Is there a way I can get the position number of the mismatch from the following BLAT result using Python?
00000001 taaaagatgaagtttctatcatccaaaaaatgggctacagaaacc 00000045
<<<<<<<< ||||||||||||||||||||||||||| |||||||||||||||| <<<<<<<<
41629392 taaaagatgaagtttctatcatccaaagtatgggctacagaaacc 41629348
As we can see, there are two mismatches in the above output. Can we get the position number of the mismatch/mutation using Python. This is how it appears in the source code also. So I'm a little confused on how to proceed. Thank you.
You can find the mismatches using the .find
method of a string. Mismatches are indicated by a space (' '), so we look for that in the middle line of the blat output. I don't know blat personally, so I'm not sure if the output always comes in triplet lines, but assuming it does, the following function will return a list of positions mismatching, each position represented as a tuple of the mismatching position in the top sequence, and the same in the bottom sequence.

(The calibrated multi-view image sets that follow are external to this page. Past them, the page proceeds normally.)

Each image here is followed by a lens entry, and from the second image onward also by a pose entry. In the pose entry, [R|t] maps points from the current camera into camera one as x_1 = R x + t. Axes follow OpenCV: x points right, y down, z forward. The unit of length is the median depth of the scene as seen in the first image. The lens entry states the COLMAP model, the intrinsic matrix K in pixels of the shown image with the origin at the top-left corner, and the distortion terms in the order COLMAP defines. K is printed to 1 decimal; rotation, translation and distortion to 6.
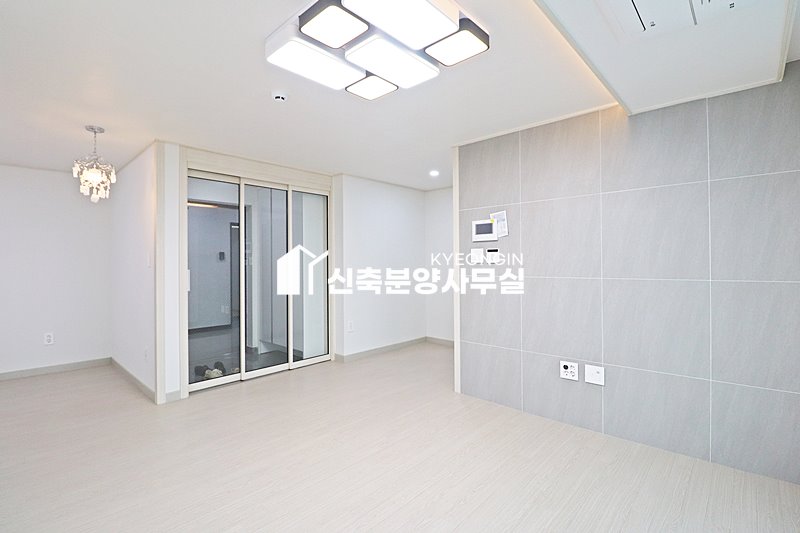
lens RADIAL K [[370.8, 0, 396.8], [0, 370.8, 261.4], [0, 0, 1]] dist [-0.008508, -0.008443]
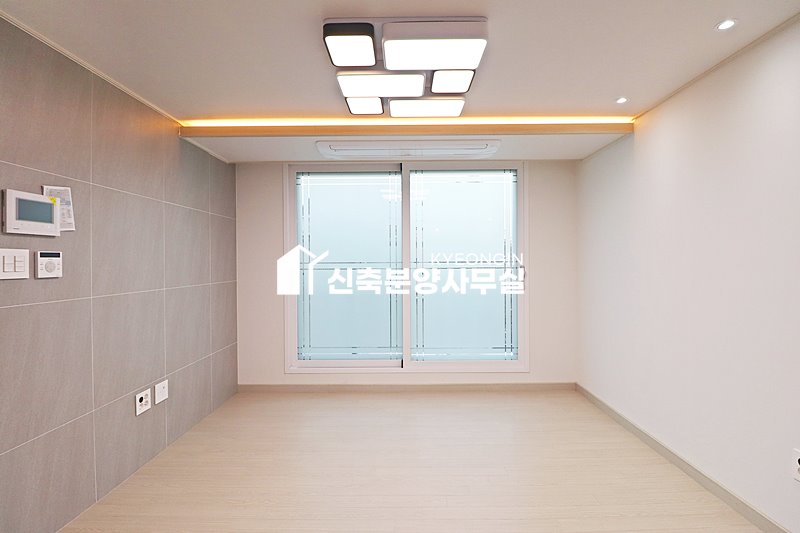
lens RADIAL K [[370.8, 0, 402.0], [0, 370.8, 264.0], [0, 0, 1]] dist [-0.008508, -0.008443]
pose [[-0.686317, 0.013102, 0.727185, -0.492078], [0.012864, 0.999900, -0.005875, -0.005996], [-0.727189, 0.005323, -0.686417, 1.017940]]
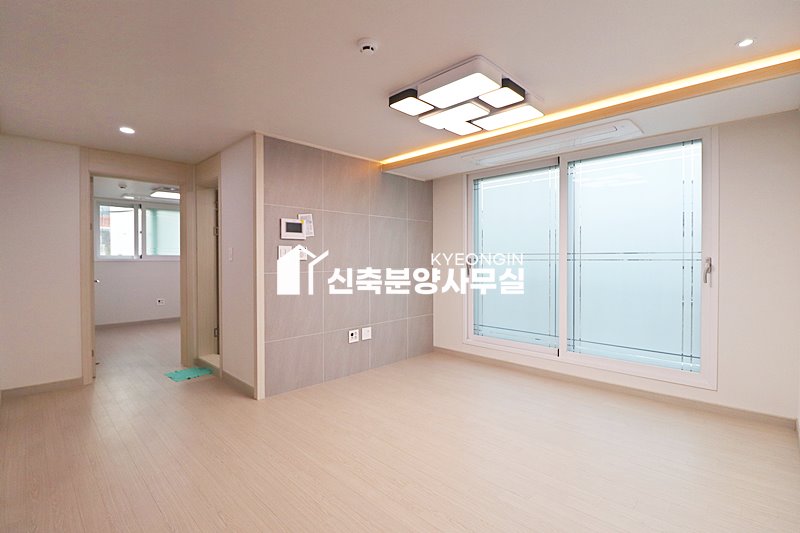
lens RADIAL K [[370.8, 0, 401.4], [0, 370.8, 262.2], [0, 0, 1]] dist [-0.008508, -0.008443]
pose [[0.016546, 0.002054, 0.999861, -0.844555], [-0.000980, 0.999997, -0.002039, 0.012916], [-0.999863, -0.000946, 0.016548, 0.706172]]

blat_src = """00000001 taaaagatgaagtttctatcatccaaaaaatgggctacagaaacc 00000045
<<<<<<<< ||||||||||||||||||||||||||| |||||||||||||||| <<<<<<<<
41629392 taaaagatgaagtttctatcatccaaagtatgggctacagaaacc 41629348"""
def find_mismatch(blat):
#break the blat input into lines
lines = blat.split("\n")
#give some firendly names to the different lines
seq_a = lines[0]
seq_b = lines[2]
#We're not interested in the '<' and '>' so we strip them out with a slice
matchstr = lines[1][9:-9]
#Get the integer values of the starts of each sequence segment
pos_a = int(seq_a[:8])
pos_b = int(seq_b[:8])
results = []
#find the index of first space character, mmpos = mismatch position
mmpos = matchstr.find(" ")
#if a space exists (-1 if none found)
while mmpos != -1:
#the position of the mismatch is the start position of the
#sequence plus the index within the segment
results.append((posa+mmpos, posb+mmpos))
#search the rest of the string (from mmpos+1 onwards)
mmpos = matchstr.find(" ", mmpos+1)
return results
print find_mismatch(blat_src)
Which produces
[(28, 41629419), (29, 41629420)]
Telling us positions 28 and 29 (indexed according to the top sequence) or positions 41629419 and 41629420 (indexed according to the bottom sequence) are mismatched.